EU foreign ministers likely to announce further sanctions


Good morning,

  • Cooperation from rebels doing no harm to investor sentiment;

  • EU foreign ministers likely to announce further sanctions;

  • Earnings season key as Apple, Microsoft and Coca Cola report;

  • US inflation reading the highlight of the economic data releases.

Given how well US stocks have held up over the last couple of days, it’s difficult to claim that investors have been pricing in too much risk when it comes to the conflicts in the Ukraine and Gaza. However, the developments in the former over the last 24 hours have certainly done no harm to investor sentiment, with the returning of the bodies to the Netherlands and the black boxes from the plane to the relevant experts, at least showing some form of cooperation from the rebels and more importantly, Russia.

This is unlikely to prevent further sanctions being imposed on Russia, with foreign ministers from Europe meeting today to discuss exactly what those will be. Many countries in Europe are in a much tougher position than the US when it comes to sanctions, as they themselves stand to lose quite significantly due to the ties they currently have with Russia. With that in mind, I don’t expect any sanctions from Europe to be too severe, with foreign ministers avoiding areas such as the oil and gas industry that could significantly damage the Russian economy but do plenty of harm to the fragile European economies at the same time.

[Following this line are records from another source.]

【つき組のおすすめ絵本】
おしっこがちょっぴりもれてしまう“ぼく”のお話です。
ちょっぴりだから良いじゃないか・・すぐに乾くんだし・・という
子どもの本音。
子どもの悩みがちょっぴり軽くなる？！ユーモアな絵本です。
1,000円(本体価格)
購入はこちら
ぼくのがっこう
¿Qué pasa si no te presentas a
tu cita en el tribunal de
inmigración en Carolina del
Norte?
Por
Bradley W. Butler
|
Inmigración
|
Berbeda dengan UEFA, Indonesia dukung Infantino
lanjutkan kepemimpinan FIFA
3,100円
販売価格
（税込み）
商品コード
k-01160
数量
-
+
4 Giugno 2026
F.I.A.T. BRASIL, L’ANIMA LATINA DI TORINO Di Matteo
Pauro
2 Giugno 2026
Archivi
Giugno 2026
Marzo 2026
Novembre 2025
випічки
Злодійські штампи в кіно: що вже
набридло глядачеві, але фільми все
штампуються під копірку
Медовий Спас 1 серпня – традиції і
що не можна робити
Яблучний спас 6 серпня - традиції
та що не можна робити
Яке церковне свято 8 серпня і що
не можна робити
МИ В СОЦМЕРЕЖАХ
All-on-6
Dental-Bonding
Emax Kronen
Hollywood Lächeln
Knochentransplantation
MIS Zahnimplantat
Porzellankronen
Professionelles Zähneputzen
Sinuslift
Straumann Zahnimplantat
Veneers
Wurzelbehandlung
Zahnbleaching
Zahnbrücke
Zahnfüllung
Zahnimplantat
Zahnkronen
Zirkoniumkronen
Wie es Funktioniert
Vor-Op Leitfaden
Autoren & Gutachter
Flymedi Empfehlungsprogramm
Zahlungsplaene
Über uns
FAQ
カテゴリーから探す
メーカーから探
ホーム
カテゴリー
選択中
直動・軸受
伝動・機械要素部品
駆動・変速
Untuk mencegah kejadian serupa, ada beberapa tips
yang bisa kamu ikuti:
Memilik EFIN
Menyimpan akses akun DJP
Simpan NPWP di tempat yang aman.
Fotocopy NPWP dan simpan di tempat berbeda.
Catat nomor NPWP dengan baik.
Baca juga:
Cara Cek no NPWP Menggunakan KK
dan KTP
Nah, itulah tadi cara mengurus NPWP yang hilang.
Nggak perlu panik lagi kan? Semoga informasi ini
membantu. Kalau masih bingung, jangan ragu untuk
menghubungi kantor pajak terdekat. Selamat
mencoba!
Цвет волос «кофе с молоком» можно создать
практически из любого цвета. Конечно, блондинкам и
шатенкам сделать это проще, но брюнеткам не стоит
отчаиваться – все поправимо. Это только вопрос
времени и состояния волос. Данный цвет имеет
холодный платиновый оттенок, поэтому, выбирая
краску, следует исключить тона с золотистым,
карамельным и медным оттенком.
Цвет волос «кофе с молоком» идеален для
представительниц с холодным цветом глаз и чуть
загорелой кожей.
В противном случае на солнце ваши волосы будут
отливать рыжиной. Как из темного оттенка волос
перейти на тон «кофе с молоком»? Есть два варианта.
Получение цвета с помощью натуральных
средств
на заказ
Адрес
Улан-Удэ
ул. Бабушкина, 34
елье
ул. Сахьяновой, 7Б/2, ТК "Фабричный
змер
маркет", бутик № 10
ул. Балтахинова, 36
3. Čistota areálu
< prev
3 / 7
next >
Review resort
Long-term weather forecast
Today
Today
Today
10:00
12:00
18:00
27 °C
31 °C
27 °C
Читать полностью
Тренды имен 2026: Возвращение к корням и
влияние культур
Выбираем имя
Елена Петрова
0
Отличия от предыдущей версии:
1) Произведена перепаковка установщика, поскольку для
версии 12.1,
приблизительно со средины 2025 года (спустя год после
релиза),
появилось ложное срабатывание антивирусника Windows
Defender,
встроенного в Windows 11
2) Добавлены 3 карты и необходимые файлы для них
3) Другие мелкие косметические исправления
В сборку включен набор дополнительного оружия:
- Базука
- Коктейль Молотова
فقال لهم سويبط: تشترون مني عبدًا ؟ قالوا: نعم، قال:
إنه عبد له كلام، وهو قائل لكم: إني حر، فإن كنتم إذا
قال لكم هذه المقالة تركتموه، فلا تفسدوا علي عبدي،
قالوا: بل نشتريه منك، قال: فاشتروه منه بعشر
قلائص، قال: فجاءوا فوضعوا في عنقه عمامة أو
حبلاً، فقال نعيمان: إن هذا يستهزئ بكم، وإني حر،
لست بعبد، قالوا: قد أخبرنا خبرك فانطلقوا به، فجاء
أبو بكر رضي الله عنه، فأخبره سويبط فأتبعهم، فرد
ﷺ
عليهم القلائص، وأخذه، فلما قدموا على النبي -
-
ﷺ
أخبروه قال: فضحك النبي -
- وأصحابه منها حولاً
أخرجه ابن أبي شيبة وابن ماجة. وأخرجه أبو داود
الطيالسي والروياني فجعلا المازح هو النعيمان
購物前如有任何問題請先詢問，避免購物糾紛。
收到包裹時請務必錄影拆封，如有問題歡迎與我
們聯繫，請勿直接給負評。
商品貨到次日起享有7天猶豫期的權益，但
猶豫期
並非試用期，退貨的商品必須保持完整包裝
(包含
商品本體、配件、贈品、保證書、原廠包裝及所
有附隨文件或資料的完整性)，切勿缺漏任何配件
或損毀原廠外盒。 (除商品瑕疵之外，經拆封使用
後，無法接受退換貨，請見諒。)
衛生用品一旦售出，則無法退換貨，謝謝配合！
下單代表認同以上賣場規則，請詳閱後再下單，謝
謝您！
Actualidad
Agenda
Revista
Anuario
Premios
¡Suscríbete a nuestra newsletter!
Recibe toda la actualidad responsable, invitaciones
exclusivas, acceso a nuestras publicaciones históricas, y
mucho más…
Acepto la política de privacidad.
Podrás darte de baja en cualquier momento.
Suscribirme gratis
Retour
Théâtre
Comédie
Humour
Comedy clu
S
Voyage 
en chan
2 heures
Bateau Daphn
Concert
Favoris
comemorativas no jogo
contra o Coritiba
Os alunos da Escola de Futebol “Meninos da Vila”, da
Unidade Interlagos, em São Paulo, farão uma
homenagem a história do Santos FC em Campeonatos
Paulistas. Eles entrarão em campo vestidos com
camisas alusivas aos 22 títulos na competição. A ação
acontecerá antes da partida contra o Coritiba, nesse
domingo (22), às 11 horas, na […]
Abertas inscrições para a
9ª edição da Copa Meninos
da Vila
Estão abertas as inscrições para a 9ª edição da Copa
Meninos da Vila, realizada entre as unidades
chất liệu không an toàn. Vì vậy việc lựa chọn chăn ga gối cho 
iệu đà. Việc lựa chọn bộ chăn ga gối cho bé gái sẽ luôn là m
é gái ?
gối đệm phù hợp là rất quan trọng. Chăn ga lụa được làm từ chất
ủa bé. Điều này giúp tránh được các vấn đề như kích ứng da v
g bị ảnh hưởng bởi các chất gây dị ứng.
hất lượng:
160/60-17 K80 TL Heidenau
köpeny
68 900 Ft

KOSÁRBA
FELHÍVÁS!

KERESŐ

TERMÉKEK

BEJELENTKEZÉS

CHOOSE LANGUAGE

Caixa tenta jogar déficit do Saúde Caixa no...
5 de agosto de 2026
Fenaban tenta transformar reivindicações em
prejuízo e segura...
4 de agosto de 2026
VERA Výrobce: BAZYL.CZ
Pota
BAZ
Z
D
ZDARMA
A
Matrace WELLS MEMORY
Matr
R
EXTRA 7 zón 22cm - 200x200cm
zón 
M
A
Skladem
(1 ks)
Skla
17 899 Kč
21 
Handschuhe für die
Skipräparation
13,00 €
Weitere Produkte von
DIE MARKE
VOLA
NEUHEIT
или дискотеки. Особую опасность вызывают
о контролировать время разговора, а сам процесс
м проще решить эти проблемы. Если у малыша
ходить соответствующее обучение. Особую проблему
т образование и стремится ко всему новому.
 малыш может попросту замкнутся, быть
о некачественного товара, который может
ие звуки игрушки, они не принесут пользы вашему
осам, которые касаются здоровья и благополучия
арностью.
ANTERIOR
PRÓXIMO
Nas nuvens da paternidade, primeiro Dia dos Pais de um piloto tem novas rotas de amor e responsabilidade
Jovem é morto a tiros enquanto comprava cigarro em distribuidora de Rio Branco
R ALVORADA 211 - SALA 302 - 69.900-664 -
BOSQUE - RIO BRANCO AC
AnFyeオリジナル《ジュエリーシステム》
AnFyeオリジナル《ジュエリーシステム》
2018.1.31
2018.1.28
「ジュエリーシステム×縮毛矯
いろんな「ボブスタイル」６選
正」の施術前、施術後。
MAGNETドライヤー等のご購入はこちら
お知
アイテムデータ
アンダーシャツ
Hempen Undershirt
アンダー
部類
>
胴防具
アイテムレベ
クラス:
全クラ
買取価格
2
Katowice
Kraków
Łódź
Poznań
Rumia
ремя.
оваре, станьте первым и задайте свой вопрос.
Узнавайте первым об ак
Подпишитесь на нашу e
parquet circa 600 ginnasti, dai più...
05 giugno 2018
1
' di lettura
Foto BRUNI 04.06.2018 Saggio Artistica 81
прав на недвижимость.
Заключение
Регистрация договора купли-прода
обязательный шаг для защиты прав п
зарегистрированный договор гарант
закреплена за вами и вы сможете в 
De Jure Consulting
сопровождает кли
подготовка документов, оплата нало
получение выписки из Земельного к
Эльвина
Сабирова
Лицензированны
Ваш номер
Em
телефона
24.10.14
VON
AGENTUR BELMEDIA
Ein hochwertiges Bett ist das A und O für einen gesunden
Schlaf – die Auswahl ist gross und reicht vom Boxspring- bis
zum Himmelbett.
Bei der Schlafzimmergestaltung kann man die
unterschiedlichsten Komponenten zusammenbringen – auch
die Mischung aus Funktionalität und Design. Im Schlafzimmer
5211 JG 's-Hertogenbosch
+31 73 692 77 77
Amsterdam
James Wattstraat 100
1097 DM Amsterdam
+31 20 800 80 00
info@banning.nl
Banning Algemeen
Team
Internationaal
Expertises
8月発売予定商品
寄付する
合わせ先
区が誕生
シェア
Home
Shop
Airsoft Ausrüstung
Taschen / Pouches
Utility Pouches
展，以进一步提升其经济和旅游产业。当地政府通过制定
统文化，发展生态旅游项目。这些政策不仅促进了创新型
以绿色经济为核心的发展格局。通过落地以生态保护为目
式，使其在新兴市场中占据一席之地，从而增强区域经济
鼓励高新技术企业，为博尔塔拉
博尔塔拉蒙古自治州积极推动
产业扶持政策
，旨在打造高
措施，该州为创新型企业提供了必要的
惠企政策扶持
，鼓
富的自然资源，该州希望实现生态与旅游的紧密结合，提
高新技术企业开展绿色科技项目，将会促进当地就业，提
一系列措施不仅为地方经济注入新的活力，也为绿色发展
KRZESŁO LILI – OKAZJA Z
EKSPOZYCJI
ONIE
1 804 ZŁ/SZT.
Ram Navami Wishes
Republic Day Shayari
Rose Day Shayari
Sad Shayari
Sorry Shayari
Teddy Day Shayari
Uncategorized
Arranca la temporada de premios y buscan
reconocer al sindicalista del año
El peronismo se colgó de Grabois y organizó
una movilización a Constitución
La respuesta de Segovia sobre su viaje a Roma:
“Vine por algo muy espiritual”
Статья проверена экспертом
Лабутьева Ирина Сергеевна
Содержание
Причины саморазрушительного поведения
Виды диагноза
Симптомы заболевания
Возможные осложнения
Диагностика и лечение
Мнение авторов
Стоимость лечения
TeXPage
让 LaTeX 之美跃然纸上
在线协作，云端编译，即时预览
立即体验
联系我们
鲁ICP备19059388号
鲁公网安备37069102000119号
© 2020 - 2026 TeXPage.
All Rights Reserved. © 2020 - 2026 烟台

With investors not appearing to be overly concerned with the current situation in the US, focus is likely to remain firmly on earnings season with some big names scheduled to report on the second quarter today. Top of the list is Apple, the largest component of the S&P 500, which is scheduled to report after the close in the US. Alongside this we’ll hear from Microsoft, United Technologies and Coca Cola, to name just a few, which could quite easily have a major baring on sentiment as the day goes on.

Aside from earnings, there’s also plenty of economic data being released, again from the US. The one release that stands out above all others is clearly the CPI inflation reading for June. While this may not be the Fed’s preferred measure of inflation, it could provide insight into the future direction of the personal consumption expenditure price index and therefore when the Fed will first hike rates.

There isn’t a huge amount holding the Fed back now, with growth in the second quarter likely to be confirmed as very strong, job creation growing at a very good rate and unemployment falling rapidly, and not just because of a falling participation rate. Wage growth is a big concern and low inflation is allowing the Fed time to see if this improves before it acts. However, if this rises significantly above its target, it may lose that privilege and be forced into a hike earlier than it wants. The figure is seen remaining at 2.1% today, marginally above the Fed’s 2% inflation target, while the core number is seen exactly in line with it. Any spike could be taken negatively by traders and prompt some selling in equities and Treasuries, while the US dollar would likely benefit.

Ahead of the opening bell, the S&P is seen 3 points higher, the Dow 42 points higher and the Dow 11 points higher.